Extracted data entries:
%%
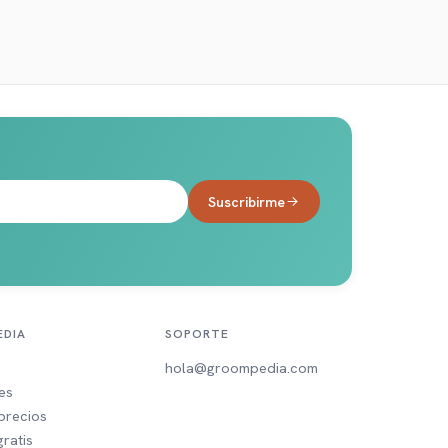
Suscribirme
DIA
SOPORTE
hola@groompedia.com
es
precios
ratis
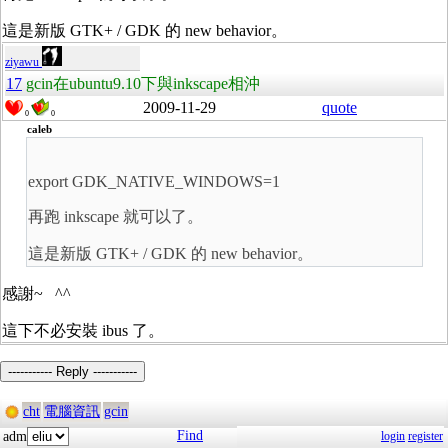
這是新版 GTK+ / GDK 的 new behavior。
ziyawu
17
gcin在ubuntu9.10下與inkscape相沖
2009-11-29
quote
0
0
caleb
export GDK_NATIVE_WINDOWS=1
再跑 inkscape 就可以了。
這是新版 GTK+ / GDK 的 new behavior。
感謝~ ^^
這下不必安裝 ibus 了。
----------- Reply -----------
cht
電腦資訊
gcin
Find
adm
login
register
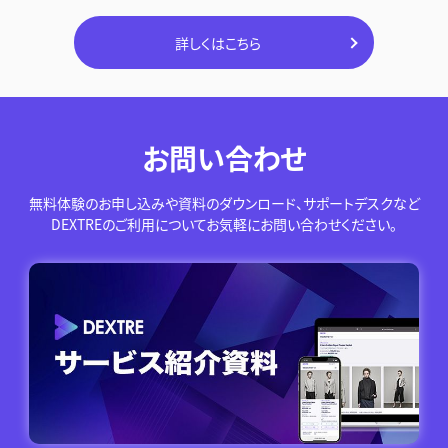
詳しくはこちら
お問い合わせ
無料体験のお申し込みや資料のダウンロード、サポートデスクなど
DEXTREのご利用についてお気軽にお問い合わせください。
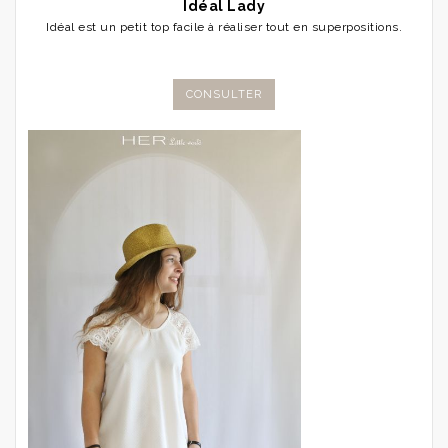
Idéal Lady
Idéal est un petit top facile à réaliser tout en superpositions.
CONSULTER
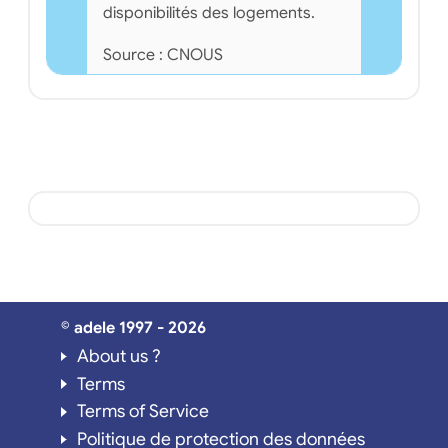
disponibilités des logements.
Source : CNOUS
© adele 1997 - 2026
About us ?
Terms
Terms of Service
Politique de protection des données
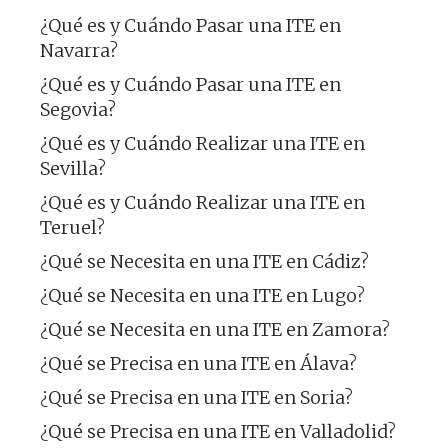
¿Qué es y Cuándo Pasar una ITE en
Navarra?
¿Qué es y Cuándo Pasar una ITE en
Segovia?
¿Qué es y Cuándo Realizar una ITE en
Sevilla?
¿Qué es y Cuándo Realizar una ITE en
Teruel?
¿Qué se Necesita en una ITE en Cádiz?
¿Qué se Necesita en una ITE en Lugo?
¿Qué se Necesita en una ITE en Zamora?
¿Qué se Precisa en una ITE en Álava?
¿Qué se Precisa en una ITE en Soria?
¿Qué se Precisa en una ITE en Valladolid?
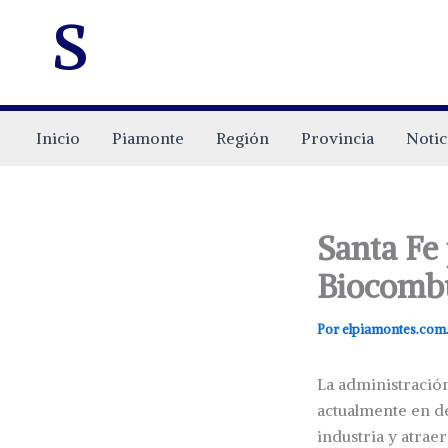
s
Inicio
Piamonte
Región
Provincia
Notic
Santa Fe
Biocombu
Por
elpiamontes.com
La administración
actualmente en de
industria y atraer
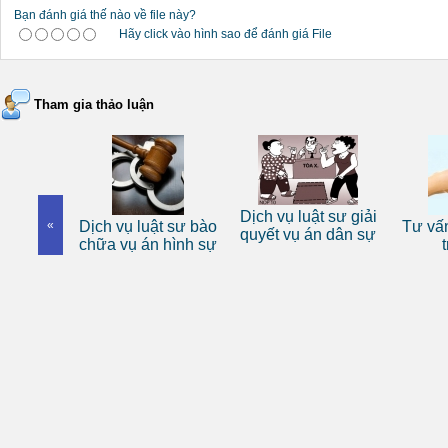
Bạn đánh giá thế nào về file này?
Hãy click vào hình sao để đánh giá File
Tham gia thảo luận
 sư riêng
Dịch vụ luật sư giải
«
Dịch vụ luật sư bào
Tư vấn
nhân
quyết vụ án dân sự
chữa vụ án hình sự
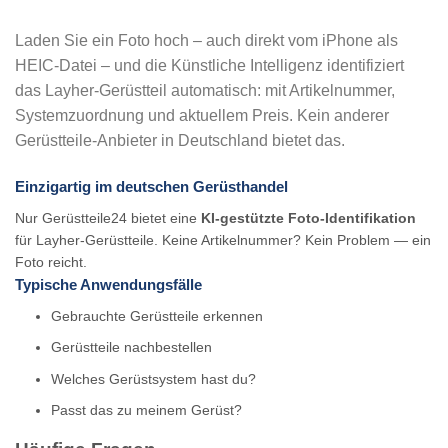
Laden Sie ein Foto hoch – auch direkt vom iPhone als
HEIC-Datei – und die Künstliche Intelligenz identifiziert
das Layher-Gerüstteil automatisch: mit Artikelnummer,
Systemzuordnung und aktuellem Preis. Kein anderer
Gerüstteile-Anbieter in Deutschland bietet das.
Einzigartig im deutschen Gerüsthandel
Nur Gerüstteile24 bietet eine
KI-gestützte Foto-Identifikation
für Layher-Gerüstteile. Keine Artikelnummer? Kein Problem — ein
Foto reicht.
Typische Anwendungsfälle
Gebrauchte Gerüstteile erkennen
Gerüstteile nachbestellen
Welches Gerüstsystem hast du?
Passt das zu meinem Gerüst?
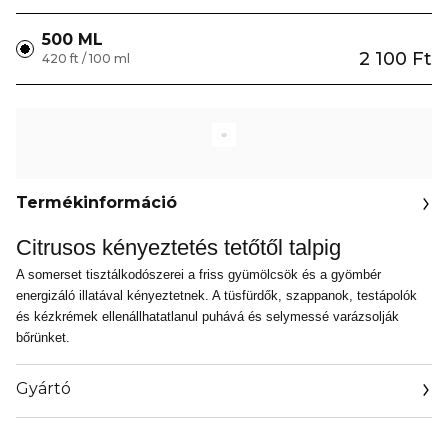
500 ML
2 100 Ft
420 ft / 100 ml
Termékinformáció
Citrusos kényeztetés tetőtől talpig
A somerset tisztálkodószerei a friss gyümölcsök és a gyömbér
energizáló illatával kényeztetnek. A tüsfürdők, szappanok, testápolók
és kézkrémek ellenállhatatlanul puhává és selymessé varázsolják
bőrünket.
Gyártó
Email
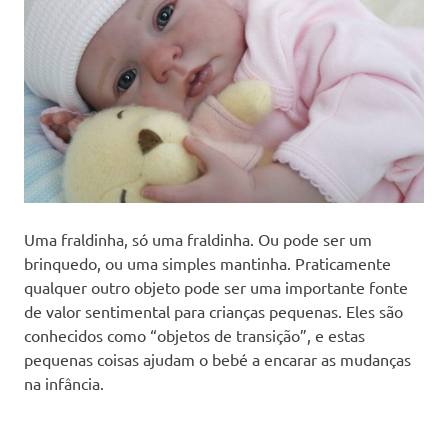
Uma fraldinha, só uma fraldinha. Ou pode ser um
brinquedo, ou uma simples mantinha. Praticamente
qualquer outro objeto pode ser uma importante fonte
de valor sentimental para crianças pequenas. Eles são
conhecidos como “objetos de transição”, e estas
pequenas coisas ajudam o bebé a encarar as mudanças
na infância.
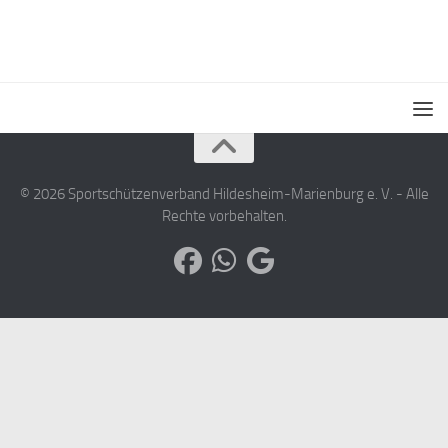
© 2026 Sportschützenverband Hildesheim-Marienburg e. V. - Alle
Rechte vorbehalten.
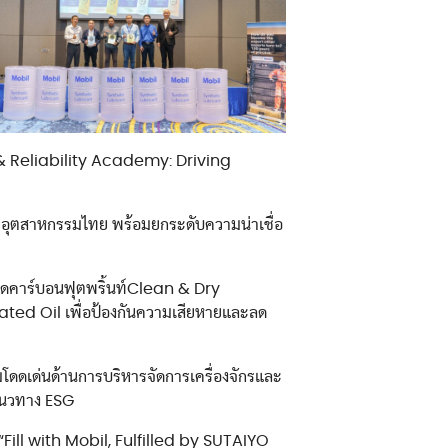
อมูลส่วนบุคคล
่ค้า
n & Reliability Academy: Driving
คอุตสาหกรรมไทย พร้อมยกระดับความน่าเชื่อ
ลดคาร์บอนฟุตพริ้นท์Clean & Dry
ted Oil เพื่อป้องกันความเสียหายและลด
โดดเด่นด้านการบริหารจัดการเครื่องจักรและ
มแนวทาง ESG
“Fill with Mobil, Fulfilled by SUTAIYO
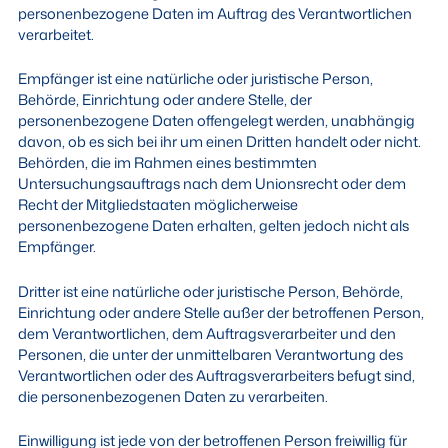
personenbezogene Daten im Auftrag des Verantwortlichen
verarbeitet.
Empfänger ist eine natürliche oder juristische Person,
Behörde, Einrichtung oder andere Stelle, der
personenbezogene Daten offengelegt werden, unabhängig
davon, ob es sich bei ihr um einen Dritten handelt oder nicht.
Behörden, die im Rahmen eines bestimmten
Untersuchungsauftrags nach dem Unionsrecht oder dem
Recht der Mitgliedstaaten möglicherweise
personenbezogene Daten erhalten, gelten jedoch nicht als
Empfänger.
Dritter ist eine natürliche oder juristische Person, Behörde,
Einrichtung oder andere Stelle außer der betroffenen Person,
dem Verantwortlichen, dem Auftragsverarbeiter und den
Personen, die unter der unmittelbaren Verantwortung des
Verantwortlichen oder des Auftragsverarbeiters befugt sind,
die personenbezogenen Daten zu verarbeiten.
Einwilligung ist jede von der betroffenen Person freiwillig für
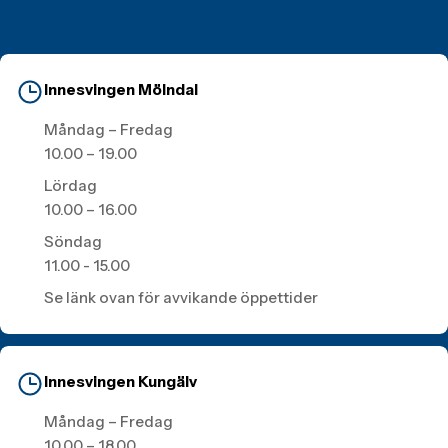
Innesvingen Mölndal
Måndag – Fredag
10.00 – 19.00
Lördag
10.00 – 16.00
Söndag
11.00 - 15.00
Se länk ovan för avvikande öppettider
Innesvingen Kungälv
Måndag – Fredag
10.00 – 18.00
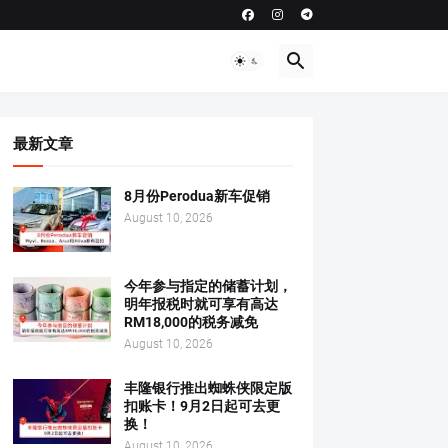
最新文章
8月份Perodua新车促销
August 10, 2026
今年参与指定的储蓄计划，
明年报税时就可享有高达
RM18,000的税务减免
August 10, 2026
丰隆银行推出蜘蛛侠限定版
扣账卡！9月2日起可去更
换！
August 10, 2026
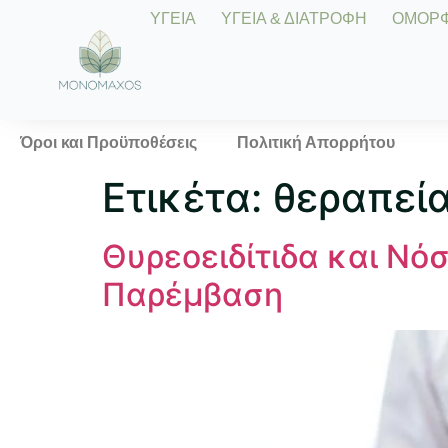
ΥΓΕΙΑ
ΥΓΕΙΑ & ΔΙΑΤΡΟΦΗ
ΟΜΟΡΦΙ
Όροι και Προϋποθέσεις
Πολιτική Απορρήτου
Ετικέτα:
θεραπεία
Θυρεοειδίτιδα και Νόσ
Παρέμβαση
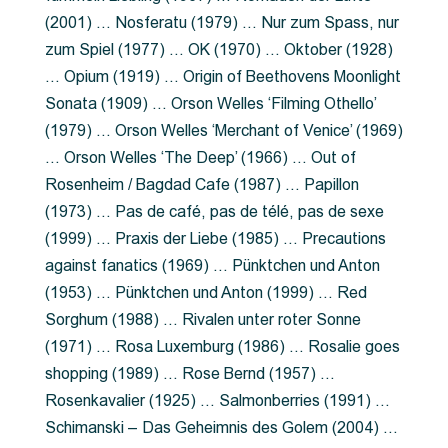
(2001) … Nosferatu (1979) … Nur zum Spass, nur
zum Spiel (1977) … OK (1970) … Oktober (1928)
… Opium (1919) … Origin of Beethovens Moonlight
Sonata (1909) … Orson Welles ‘Filming Othello’
(1979) … Orson Welles ‘Merchant of Venice’ (1969)
… Orson Welles ‘The Deep’ (1966) … Out of
Rosenheim / Bagdad Cafe (1987) … Papillon
(1973) … Pas de café, pas de télé, pas de sexe
(1999) … Praxis der Liebe (1985) … Precautions
against fanatics (1969) … Pünktchen und Anton
(1953) … Pünktchen und Anton (1999) … Red
Sorghum (1988) … Rivalen unter roter Sonne
(1971) … Rosa Luxemburg (1986) … Rosalie goes
shopping (1989) … Rose Bernd (1957) …
Rosenkavalier (1925) … Salmonberries (1991) …
Schimanski – Das Geheimnis des Golem (2004) …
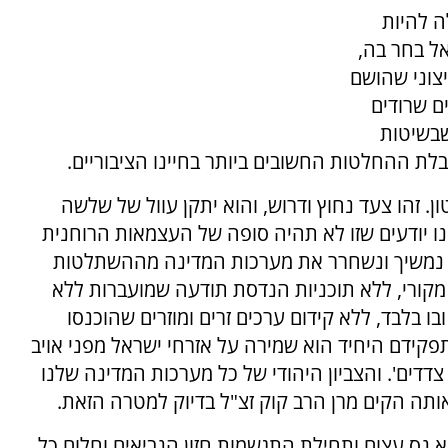
 להיות
ל בחר בה,
צוני שהושם
ם שרודים
שבשיטות
ת ההחלטות החשובים ביותר בחיינו הציבוריים.
ון. זהו צעד נחוץ ודרוש, והוא יתקן עוול של שלשה
נו יודעים שזו לא תהיה סופה של העצמאות הרוחנית
, נמשיך ונשחרר את מערכות המדינה מההשתלטות
ן מקורי, ללא תוכניות הנדסת תודעה שמועברות ללא
בו בלבד, ללא קידום ערכים זרים ומוזרים שהוכנסו
שתפקידם היחיד הוא שמירה על אזרחי ישראל מפני אויב
דדים'. והצביון היהודי של כל מערכות המדינה שלנו
ותה הקים מרן הרב קוק זצ"ל בדיוק למטרה הזאת.
 נס עצום ותחילת התגשמות חזון הנביאים וחלום כל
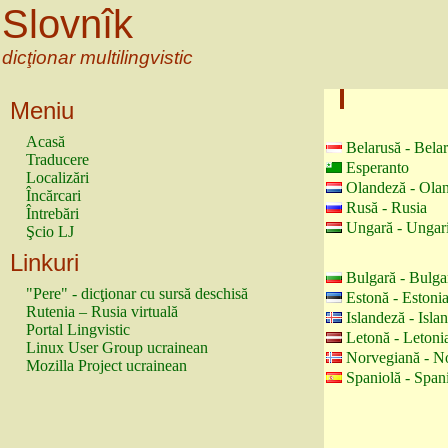
Slovnîk
dicţionar multilingvistic
Meniu
Acasă
Belarusă - Bela
Traducere
Esperanto
Localizări
Olandeză - Ola
Încărcari
Rusă - Rusia
Întrebări
Ungară - Ungar
Şcio LJ
Linkuri
Bulgară - Bulga
"Pere" - dicţionar cu sursă deschisă
Estonă - Estoni
Rutenia – Rusia virtuală
Islandeză - Isla
Portal Lingvistic
Letonă - Letoni
Linux User Group ucrainean
Norvegiană - N
Mozilla Project ucrainean
Spaniolă - Span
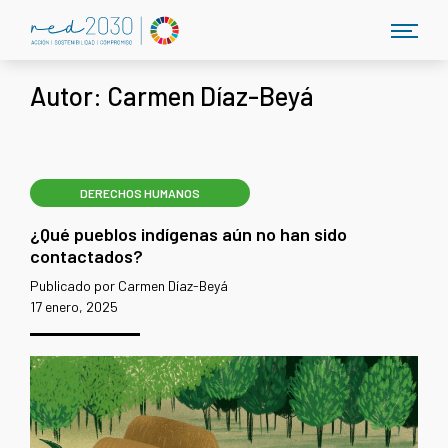
Autor:
Carmen Díaz-Beyá
DERECHOS HUMANOS
¿Qué pueblos indígenas aún no han sido
contactados?
Publicado por Carmen Díaz-Beyá
17 enero, 2025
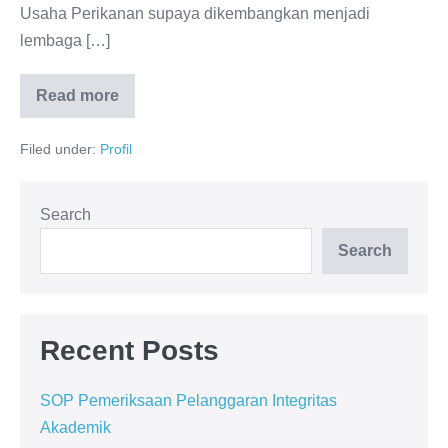
Usaha Perikanan supaya dikembangkan menjadi
lembaga […]
Read more
Filed under:
Profil
Search
Search
Recent Posts
SOP Pemeriksaan Pelanggaran Integritas
Akademik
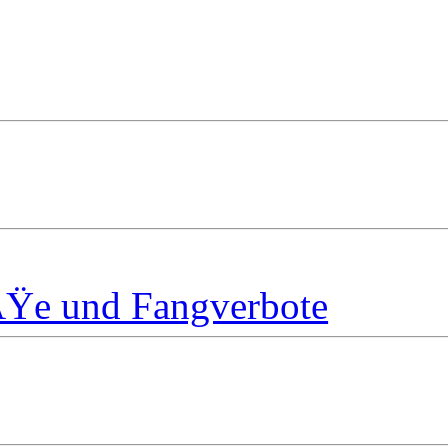
ÃŸe und Fangverbote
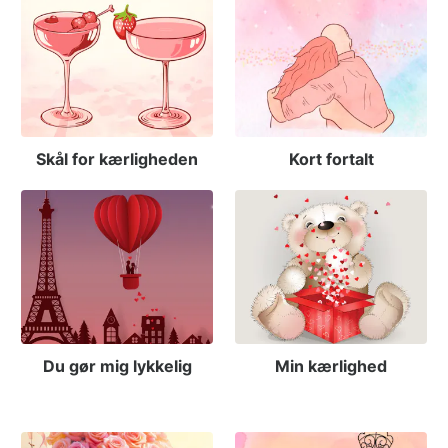
Skål for kærligheden
Kort fortalt
Kærlighed
Du gør mig lykkelig
Min kærlighed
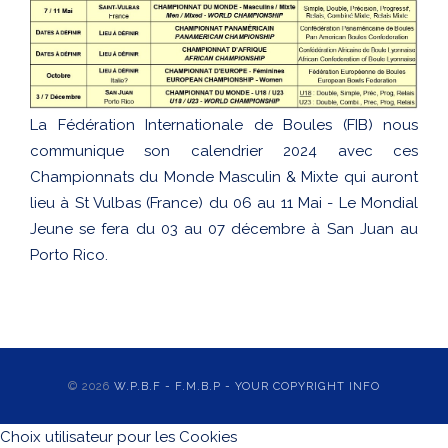
La Fédération Internationale de Boules (FIB) nous
communique son calendrier 2024 avec ces
Championnats du Monde Masculin & Mixte qui auront
lieu à St Vulbas (France) du 06 au 11 Mai - Le Mondial
Jeune se fera du 03 au 07 décembre à San Juan au
Porto Rico.
© 2026
W.P.B.F - F.M.B.P - YOUR COPYRIGHT INFO
Choix utilisateur pour les Cookies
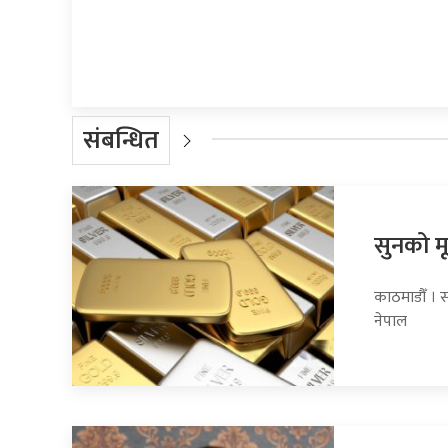
प्रतिक्रिया दिनुहोस्
संबन्धित
सुनको मू
काठमाडौँ । स
नेपाल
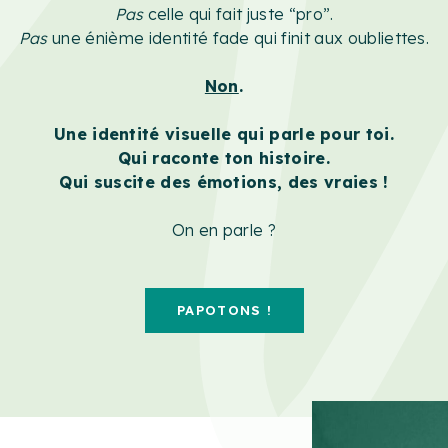
Pas
celle qui fait juste “pro”.
Pas
une énième identité fade qui finit aux oubliettes.
Non
.
Une identité visuelle qui parle pour toi.
Qui raconte ton histoire.
Qui suscite des émotions, des vraies !
On en parle ?
PAPOTONS !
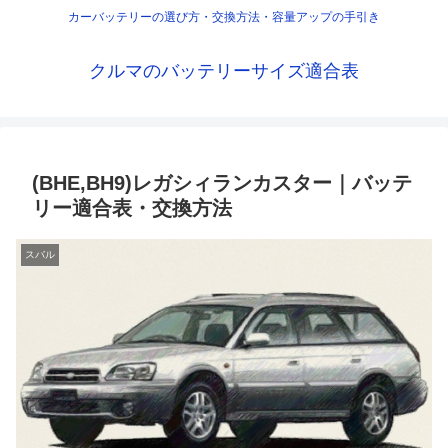
カーバッテリーの選び方・交換方法・容量アップの手引き
クルマのバッテリーサイズ適合表
(BHE,BH9)レガシィランカスター｜バッテ
リー適合表・交換方法
スバル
%%
TASK BRIEF
Starting at the line above with "10.00 – 16.00", output every line exactly up to and including the line with "zum Spiel (1977) … OK (1970) … Oktober (1928)", but none of the pictures.

WRITTEN RESPONSE
10.00 – 16.00
Söndag
11.00 - 15.00
Se länk ovan för avvikande öppettider
Innesvingen Kungälv
Måndag – Fredag
10.00 – 18.00
最新文章
8月份Perodua新车促销
August 10, 2026
今年参与指定的储蓄计划，
明年报税时就可享有高达
RM18,000的税务减免
August 10, 2026
丰隆银行推出蜘蛛侠限定版
扣账卡！9月2日起可去更
换！
August 10, 2026
ΥΓΕΙΑ
ΥΓΕΙΑ & ΔΙΑΤΡΟΦΗ
ΟΜΟΡΦΙ
Όροι και Προϋποθέσεις
Πολιτική Απορρήτου
Ετικέτα:
θεραπεία
Θυρεοειδίτιδα και Νόσ
Παρέμβαση
(2001) … Nosferatu (1979) … Nur zum Spass, nur
zum Spiel (1977) … OK (1970) … Oktober (1928)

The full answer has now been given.